Let’s Go Flaneuring in Haiti

Today we are flaneuring with Ruth Hersey in Haiti. Enjoy! I have to say I love one photo in particular, I think you’ll be able to guess which.

I step out of my gate and try to look at my street with fresh eyes.  I’ve lived in my house for 13 years, and the general area for longer than that, so each sight has layers of memories.

Sure, the rocky road is peaceful now, but remember that time protesters were burning tires right in front of the gate?They raise chickens at that house for cockfights.  The cockfighting ring used to be right there, but they knocked it down to make room for the house next door.  Come to think of it, there used to be a lot of colorful characters that hung out there; probably that move raised the general tone of the area.

That wall is a second attempt; the first one fell right down, into the ravine.  The neighbors pulled out chairs and watched while the owner worked on pulling his truck up the side of the hill!

I remember running down this road at 5 PM the afternoon of the earthquake, seeing fear in every face.  I remember seeing people sleeping in the streets because they didn’t trust that their houses wouldn’t collapse on them.

I remember when those houses down there were new; a friend used to call that area Miami because of the paved streets and because the houses were so big.  Also, because she hadn’t spent much time in Miami.

It’s a mostly quiet residential neighborhood.  Quiet except when someone’s having a party, or when dogs or roosters chorus at all hours.  Quiet except when there are gunshots, either rejoicing at someone’s soccer goal or scaring off intruders.  Quiet except for the calls of merchants, selling their wares from buckets or baskets on their heads, describing loudly what they have today.

Everyone in my neighborhood lives behind walls.  The walls have barbed wire or broken bottles across the top.  The houses have dogs.  Some have security guards with guns.

And yet, the people you meet are friendly.  They greet me, and though they call out “Blan,” it’s not usually insulting, but almost informationally, as a way of pointing out to me, as though I’d forgotten, that I’m a foreigner with white skin.  People are selling kitchen equipment, clothes, notebooks for school, soap, matches.  Some practice their English on me.  Others ask for money.

There’s a school, a government building, a church; there are chickens, goats, and stray dogs; there’s the chicken man, whose cooking we sometimes buy for dinner on the way home; there’s a lady selling candy and sodas.  Sometimes there’s a dead rat in the road; sometimes there’s a vehicle shaped like a rat belonging to the exterminators.  There are some abandoned cars and there’s a carwash.  There’s a spot where kids regularly play soccer in the middle of the road.  There are shoeshine men and people carrying brooms on their heads.  There’s a corner bar.  On New Year’s Day, the air is fragrant with pumpkin soup, the traditional celebratory meal.

rat car
I never feel unsafe walking in my neighborhood.  Even at the height of the kidnapping time, it felt fine.  After the earthquake my husband showed around a journalist from a major publication who was horrified to be out on foot because her editors had told her it was much too dangerous.  It wasn’t, he told her.

------------------------

**SHORT PROBLEM**
Write out everything in the Haiti neighborhood text from "Today we are" down to "of the area.", swapping "gate" for "door".

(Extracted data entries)
------------------------

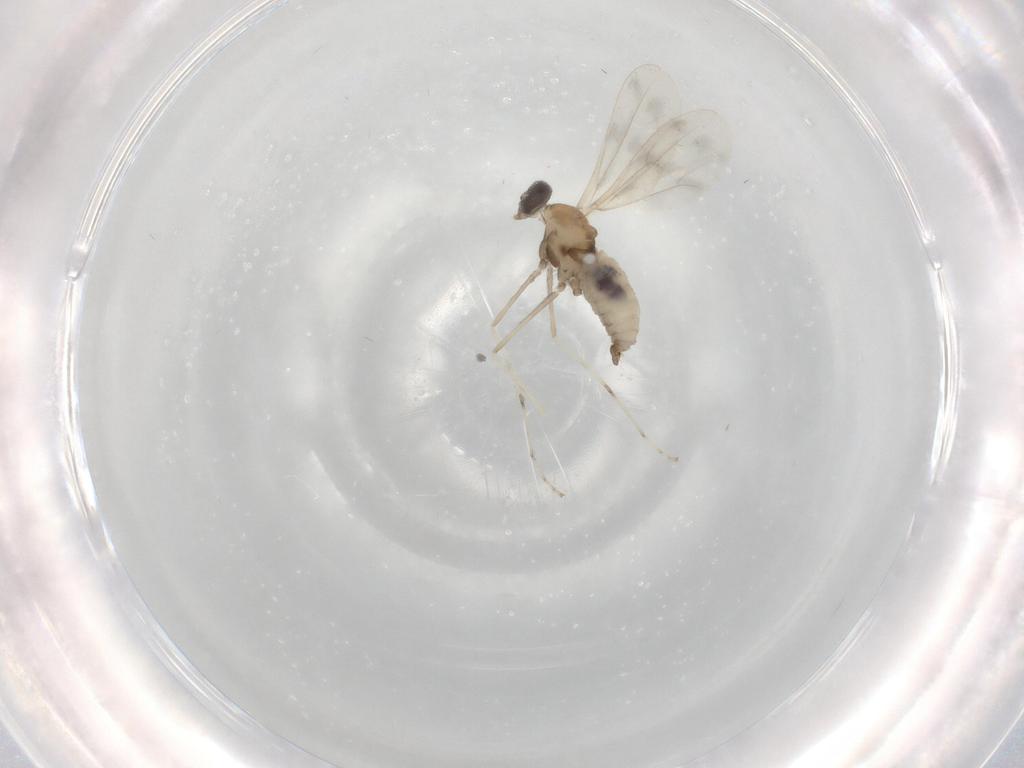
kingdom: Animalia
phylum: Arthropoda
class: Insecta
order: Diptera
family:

------------------------

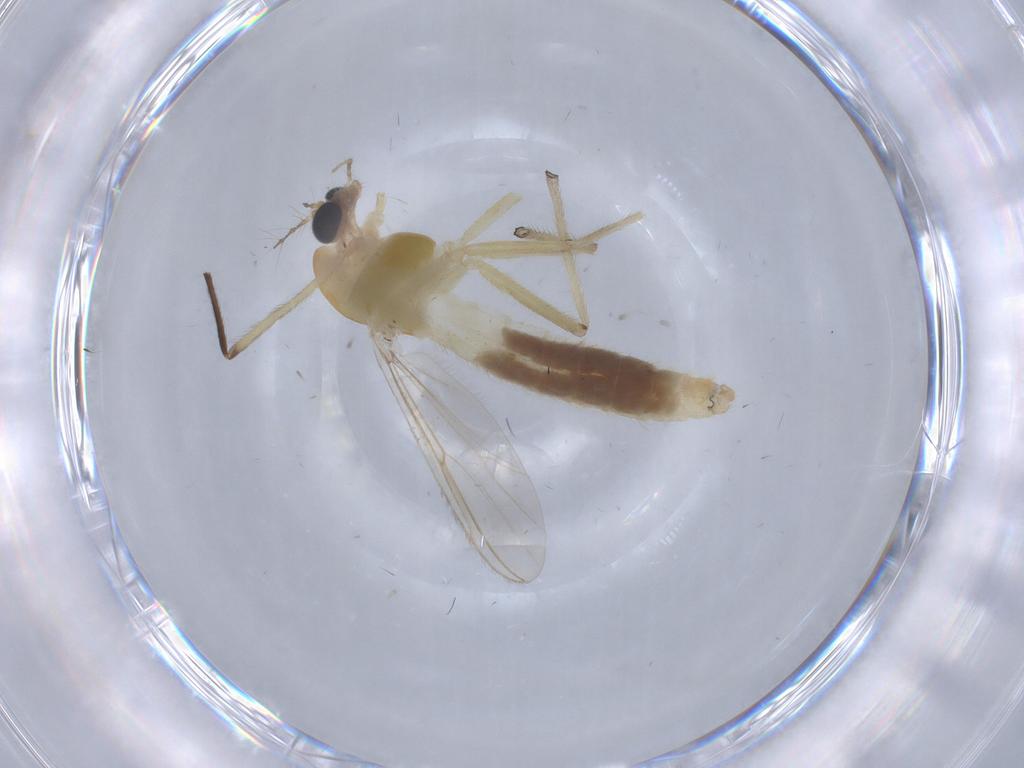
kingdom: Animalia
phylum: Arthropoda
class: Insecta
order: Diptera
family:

------------------------

**EXPECTED ANSWER**
Today we are flaneuring with Ruth Hersey in Haiti. Enjoy! I have to say I love one photo in particular, I think you’ll be able to guess which.

I step out of my door and try to look at my street with fresh eyes.  I’ve lived in my house for 13 years, and the general area for longer than that, so each sight has layers of memories.

Sure, the rocky road is peaceful now, but remember that time protesters were burning tires right in front of the door?They raise chickens at that house for cockfights.  The cockfighting ring used to be right there, but they knocked it down to make room for the house next door.  Come to think of it, there used to be a lot of colorful characters that hung out there; probably that move raised the general tone of the area.